Après la Commission européenne en juin 2009 ((1), c'est au tour de la Cour européenne des droits de l'Homme (CEDH) de remettre en cause la législation française en matière de droits à la retraite des pères fonctionnaires. Dans une décision du 11 février, la Haute Juridiction a en effet condamné la France pour avoir influé, par une loi rétroactive, sur le dénouement judiciaire d'un litige concernant la mise à la retraite anticipée d'un père fonctionnaire.
Dans cette affaire, un fonctionnaire a demandé, en janvier 2004, à partir en retraite anticipée du fait qu'il était le père de trois enfants qu'il avait élevés. Pour justifier sa demande, il s'est prévalu de l'arrêt « Griesmar » rendu le 29 novembre 2001 par la Cour de justice des communautés européennes (2). Cet arrêt, dont la solution a été reprise en 2002 par le Conseil d'Etat (3), avait déclaré les dispositions de l'article L. 24 du code des pensions civiles et militaires de retraite contraires au principe d'égalité de rémunération entre hommes et femmes dans la mesure où elles réservaient aux femmes l'octroi d'une bonification de durée d'assurance vieillesse de un an par enfant, leur permettant ainsi de partir en retraite anticipée au bout de 15 ans de services effectifs. Sa caisse de retraite a toutefois refusé sa demande le 5 avril 2004 au motif que, selon la législation en vigueur, seul un agent féminin mère de trois enfants pouvait ainsi bénéficier d'une retraite anticipée. Le fonctionnaire a alors saisi, le 14 avril 2004, le juge administratif pour faire annuler cette décision.

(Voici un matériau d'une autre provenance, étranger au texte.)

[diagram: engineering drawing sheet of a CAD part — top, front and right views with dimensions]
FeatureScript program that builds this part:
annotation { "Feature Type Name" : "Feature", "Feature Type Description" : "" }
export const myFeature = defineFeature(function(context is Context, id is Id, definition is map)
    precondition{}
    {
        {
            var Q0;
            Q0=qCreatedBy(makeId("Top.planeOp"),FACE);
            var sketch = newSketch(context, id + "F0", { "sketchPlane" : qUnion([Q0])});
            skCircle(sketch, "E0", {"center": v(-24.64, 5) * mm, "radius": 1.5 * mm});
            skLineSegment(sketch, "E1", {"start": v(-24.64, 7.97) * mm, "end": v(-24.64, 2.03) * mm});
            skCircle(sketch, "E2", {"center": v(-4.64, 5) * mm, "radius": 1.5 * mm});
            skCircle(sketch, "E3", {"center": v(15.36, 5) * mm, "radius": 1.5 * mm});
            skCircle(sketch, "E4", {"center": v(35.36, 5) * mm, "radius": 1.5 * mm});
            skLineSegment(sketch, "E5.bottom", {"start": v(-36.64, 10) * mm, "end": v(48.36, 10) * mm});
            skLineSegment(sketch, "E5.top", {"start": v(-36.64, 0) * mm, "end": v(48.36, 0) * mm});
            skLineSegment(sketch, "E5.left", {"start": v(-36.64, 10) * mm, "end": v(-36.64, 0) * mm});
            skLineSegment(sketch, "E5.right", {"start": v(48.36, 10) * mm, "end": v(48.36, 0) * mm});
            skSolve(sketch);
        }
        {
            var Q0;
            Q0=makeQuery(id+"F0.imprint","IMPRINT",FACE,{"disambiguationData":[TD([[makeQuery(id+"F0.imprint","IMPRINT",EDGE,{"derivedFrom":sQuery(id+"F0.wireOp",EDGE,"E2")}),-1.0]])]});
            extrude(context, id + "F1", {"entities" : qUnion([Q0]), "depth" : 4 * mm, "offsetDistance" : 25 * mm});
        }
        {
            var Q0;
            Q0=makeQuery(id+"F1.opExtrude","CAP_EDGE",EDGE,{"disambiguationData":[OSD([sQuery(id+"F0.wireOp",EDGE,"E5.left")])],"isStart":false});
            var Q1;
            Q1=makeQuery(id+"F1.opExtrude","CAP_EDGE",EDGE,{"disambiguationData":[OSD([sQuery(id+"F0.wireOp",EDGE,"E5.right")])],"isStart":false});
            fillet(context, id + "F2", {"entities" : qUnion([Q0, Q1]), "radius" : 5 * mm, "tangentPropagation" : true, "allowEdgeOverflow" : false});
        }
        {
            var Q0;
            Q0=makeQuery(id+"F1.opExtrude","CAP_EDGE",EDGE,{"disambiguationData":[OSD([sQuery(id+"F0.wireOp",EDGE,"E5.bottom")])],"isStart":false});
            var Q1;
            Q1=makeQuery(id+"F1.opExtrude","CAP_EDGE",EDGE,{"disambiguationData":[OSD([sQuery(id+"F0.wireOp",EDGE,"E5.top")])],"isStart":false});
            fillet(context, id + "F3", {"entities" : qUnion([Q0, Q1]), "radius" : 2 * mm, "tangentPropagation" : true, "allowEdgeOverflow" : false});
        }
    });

Mais son recours est resté vain car, entre-temps, une nouvelle loi rétroactive du 30 décembre 2004 - s'appliquant donc à toutes les demandes en cours devant les tribunaux - a modifié la législation en sa défaveur. Si cette loi pose le principe du droit à une retraite anticipée tant pour les femmes que pour les hommes, elle laisse toutefois subsister une différence importante. En effet, elle dispose que les fonctionnaires ne peuvent bénéficier de la bonification de durée d'assurance pour enfant qu'à la condition d'avoir interrompu leur activité pendant deux mois après la naissance de leur enfant. Condition qui, dans les faits, est automatiquement remplie par les femmes mais tout à fait exceptionnellement par les hommes.
Saisie en 2006 par le fonctionnaire, la Cour européenne des droits de l'Homme considère qu'il y a bien eu violation du droit au procès équitable car le requérant ne pouvait pas savoir que le tribunal ferait application d'une nouvelle loi et construire sa défense en conséquence. Par ailleurs, la Cour estime que « le but poursuivi par cette nouvelle disposition vise à réduire le nombre de mises à la retraite anticipée et ainsi préserver le seul intérêt financier de l'Etat en diminuant le nombre des pensions versées aux fonctionnaires ». Or « le seul intérêt financier de l'Etat ne permet pas de justifier l'intervention d'une loi rétroactive », rappelle la Cour, qui condamne l'Etat français à verser au fonctionnaire lésé la somme de 37 400 € tous préjudices confondus.